The US is special in terms of producing so many tornadoes, especially violent ones.
Texas on average has 140 tornadoes every year –the most of any state. Kansas, Florida, Oklahoma, and Nebraska round out the top five.
But the total number of tornadoes does not always tell the whole story. For example, despite Alabama having on average 42 tornadoes per year — more than three times fewer than Texas — it is at the top of the list for tornado fatalities.
The time of day and the topography where the tornado occurs makes a big difference in the fatality rate.
The topography in Alabama and other Southern states often includes rolling hills, plateaus, and many more trees than the Plains states like Kansas, Texas, and Nebraska, where a tornado often can be seen from miles away. The more likely a tornado can be seen often leads to the tornado being reported faster, allowing more time for people to be warned and seek shelter.
Southern states such as Tennessee, Kentucky and Arkansas also see more tornadoes overnight versus any other state. This can lead to higher fatalities, since many people are sleeping and unaware that a tornado is approaching.
“Tornadoes in the Southeast tend to be more dangerous than their Great Plains counterparts,” says Brandon Miller, CNN Meteorologist. “There are a number of reasons for this, some weather and some geographic. Southeastern tornadoes often travel faster, moved by a faster jet stream.”
All of these factors can lead to higher fatality rate in Southern states compared to the Plains. But all of these states have a few things in common: the ideal atmospheric conditions for tornadoes to form.
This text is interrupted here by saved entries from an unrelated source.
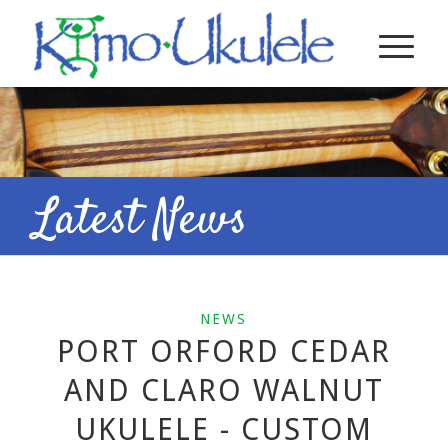
Latest News
NEWS
PORT ORFORD CEDAR
AND CLARO WALNUT
UKULELE - CUSTOM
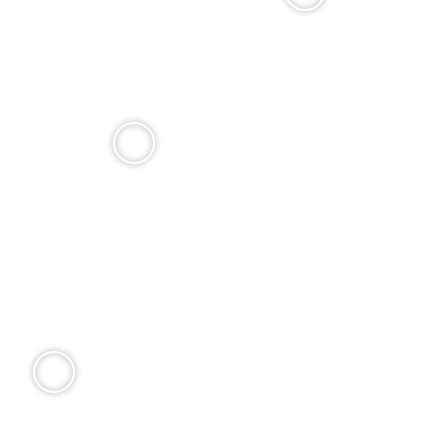
Choose from four distinct models, then make it yours.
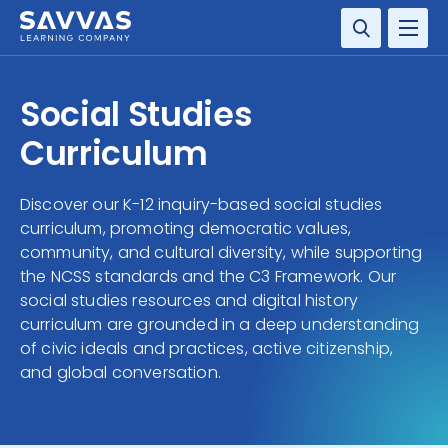
SOLUTIONS
Social Studies
SERVICES
Curriculum
RESOURCE CENTER
Discover our K-12 inquiry-based social studies
curriculum, promoting democratic values,
COMPANY
community, and cultural diversity, while supporting
the NCSS standards and the C3 Framework. Our
CONTACT
social studies resources and digital history
curriculum are grounded in a deep understanding
of civic ideals and practices, active citizenship,
and global conversation.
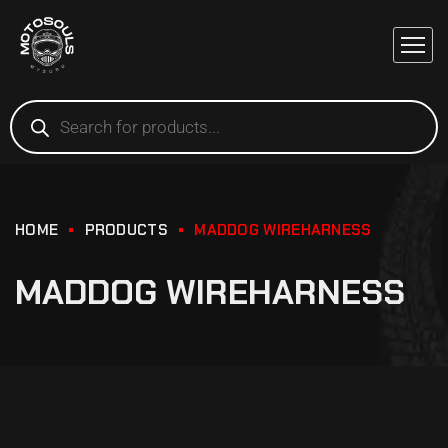
HOME
PRODUCTS
MADDOG WIREHARNESS
MADDOG WIREHARNESS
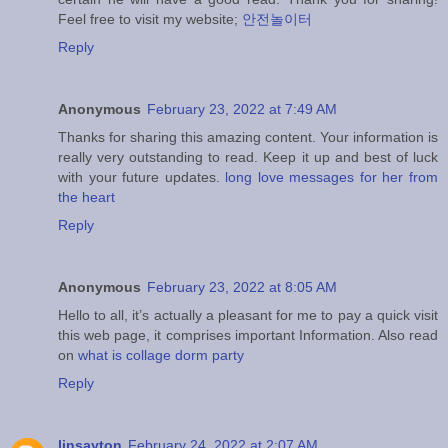
Feel free to visit my website;
안전놀이터
Reply
Anonymous
February 23, 2022 at 7:49 AM
Thanks for sharing this amazing content. Your information is
really very outstanding to read. Keep it up and best of luck
with your future updates.
long love messages for her from
the heart
Reply
Anonymous
February 23, 2022 at 8:05 AM
Hello to all, it’s actually a pleasant for me to pay a quick visit
this web page, it comprises important Information. Also read
on
what is collage dorm party
Reply
linsayton
February 24, 2022 at 2:07 AM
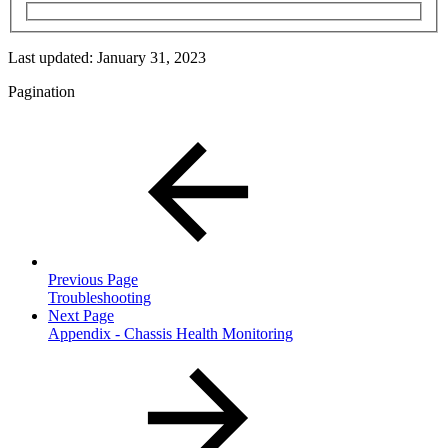
Last updated:
January 31, 2023
Pagination
Previous Page
Troubleshooting
Next Page
Appendix - Chassis Health Monitoring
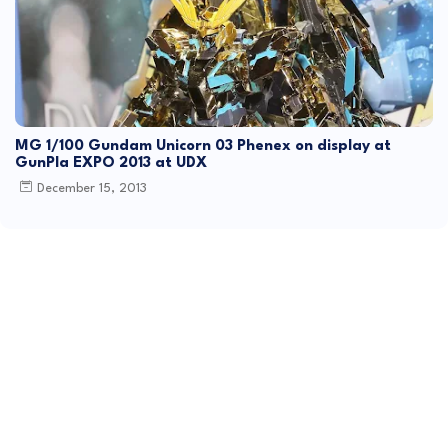
MG 1/100 Gundam Unicorn 03 Phenex on display at
GunPla EXPO 2013 at UDX
December 15, 2013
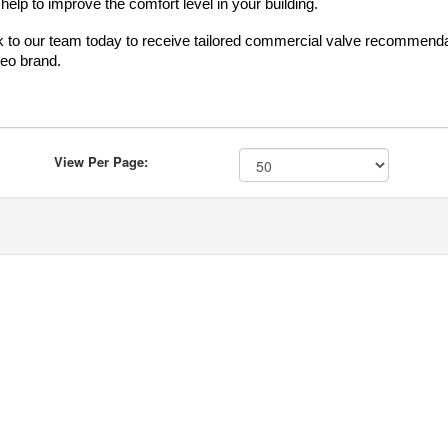
 help to improve the comfort level in your building.
 to our team today to receive tailored commercial valve recommendatio
eo brand.
View Per Page:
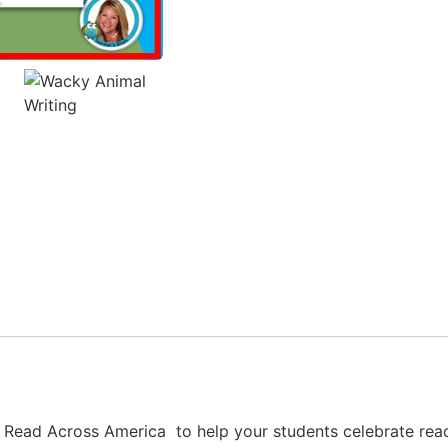
th Read Across America to help your students celebrate rea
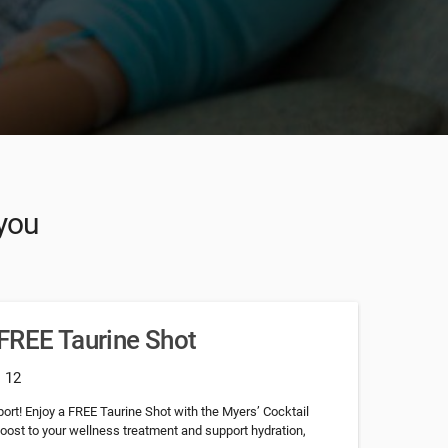
 you
FREE Taurine Shot
: 12
ort! Enjoy a FREE Taurine Shot with the Myers’ Cocktail
boost to your wellness treatment and support hydration,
“The basic ingredients for severe thunderstorms that can make tornadoes are warm, moist air near the ground, relatively dry, cool air aloft (about 10,000 to 30,000 feet), and horizontal winds in the environment the storm forms in that increase as you go from the ground up and change direction with height, blowing from the equator near the ground and from the west aloft,” says Dr. Harold Brooks, senior scientist with the NOAA National Severe Storms Laboratory.
Low pressure systems in the US pull warm, moist air from the Gulf of Mexico and cool, dry air aloft from the Rocky Mountains or the High Desert in the southwest. The states that fall in between those two regions end up being in the ideal location for severe weather to ignite.
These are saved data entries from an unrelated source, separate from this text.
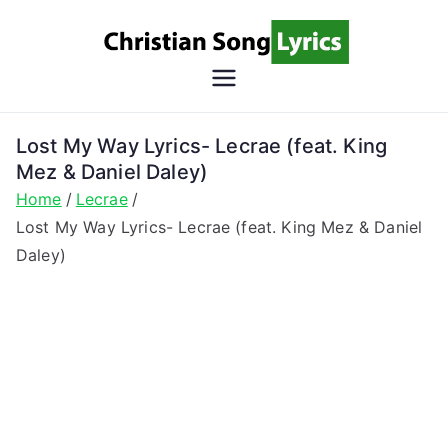
Skip
to
content
Christian
Christian Lyrics Online!
Song
Lost My Way Lyrics- Lecrae (feat. King
Mez & Daniel Daley)
Lyrics
Home
Lecrae
Lost My Way Lyrics- Lecrae (feat. King Mez & Daniel
Daley)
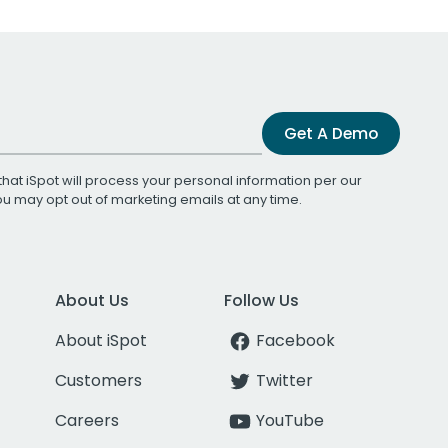
Get A Demo
that iSpot will process your personal information per our
You may opt out of marketing emails at any time.
About Us
Follow Us
About iSpot
Facebook
Customers
Twitter
Careers
YouTube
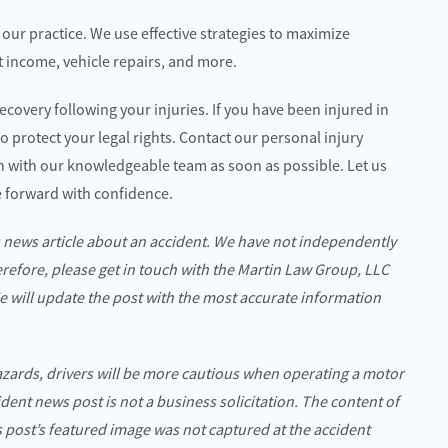
f our practice. We use effective strategies to maximize
t income, vehicle repairs, and more.
ecovery following your injuries. If you have been injured in
o protect your legal rights. Contact our personal injury
on with our knowledgeable team as soon as possible. Let us
 forward with confidence.
s news article about an accident. We have not independently
erefore, please get in touch with the Martin Law Group, LLC
We will update the post with the most accurate information
azards, drivers will be more cautious when operating a motor
cident news post is not a business solicitation. The content of
is post’s featured image was not captured at the accident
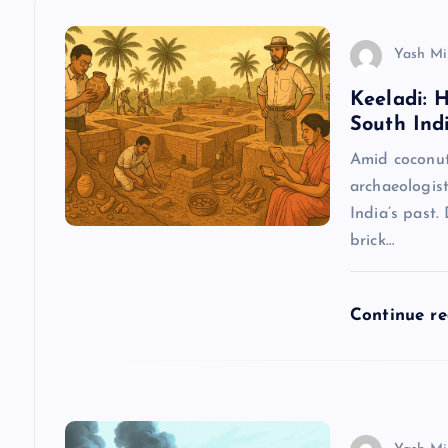
a
v
Yash Mi
Keeladi: 
i
South Indi
g
Amid coconut 
archaeologist
a
India’s past.
brick…
t
Continue r
i
o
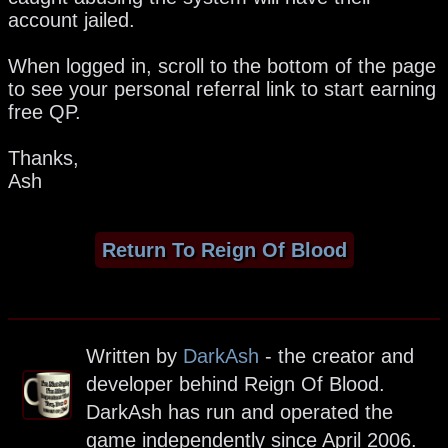
account jailed.
When logged in, scroll to the bottom of the page
to see your personal referral link to start earning
free QP.
Thanks,
Ash
Return To Reign Of Blood
Written by
DarkAsh
- the creator and
developer behind Reign Of Blood.
DarkAsh has run and operated the
game independently since April 2006.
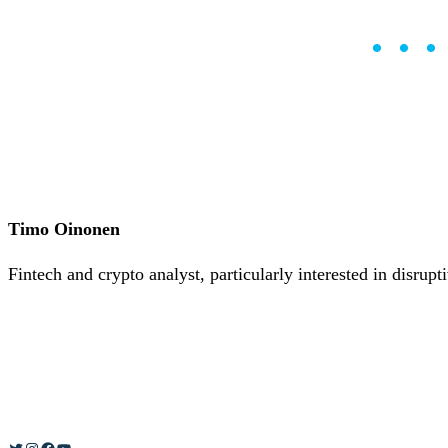
Careers
•
Learn
••
Market Insights
Help Center
English (US)
English (US)
Log in to your account
Services
Personal
Business
Timo Oinonen
Coinmotion Wealth
Institutions
Fintech and crypto analyst, particularly interested in disrup
OTC Trading Desk
About Us
•
Careers
•
Learn
Market Insights
Help Center
English (US)
English (US)
Twitter
Instagram
Facebook
YouTube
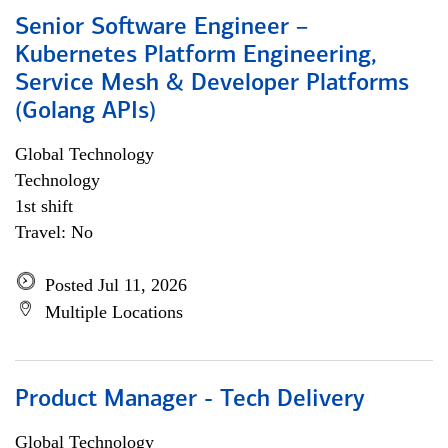
Senior Software Engineer –
Kubernetes Platform Engineering,
Service Mesh & Developer Platforms
(Golang APIs)
Global Technology
Technology
1st shift
Travel: No
Posted Jul 11, 2026
Multiple Locations
Product Manager - Tech Delivery
Global Technology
“No place else in the world has the large warm water on its equatorward side with a wide high range of mountains extending from north to south to the west of it,” Dr. Brooks said. “All the other tornado prone regions have at least one feature suboptimal.”
The US leads every other country for tornadoes
Other countries experience tornadoes, including Germany, Australia, South Africa, eastern China, Japan, Bangladesh, Argentina, and more.
Europe as a whole is comparable to the size of the US, but there is a vast difference in number of tornadoes and tornado fatalities.
From 2011 to 2020, the US averaged a preliminary total of 1,173 tornadoes per year, and Europe around 256. However, Dr. Pieter Groenemeijer, Director of the European Severe Storms Laboratory (ESSL), cautions that the European number may be on the low side.
“Weaker tornadoes are likely still under-reported in some countries, such as France and the UK,” Groenemeijer says.
European Russia (which is the part of the country west of 58 degrees East longitude), tops the list at 86 tornadoes annually. Germany comes in second with an average 28 tornadoes annually.
The study also reports that thunderstorms are twice as frequent over the United States, with as many as four times more storm reports, compared to Europe.
Southern Hemisphere tornadoes typically rotate clockwise, which is the opposite of how tornadoes primarily spin in the Northern Hemisphere.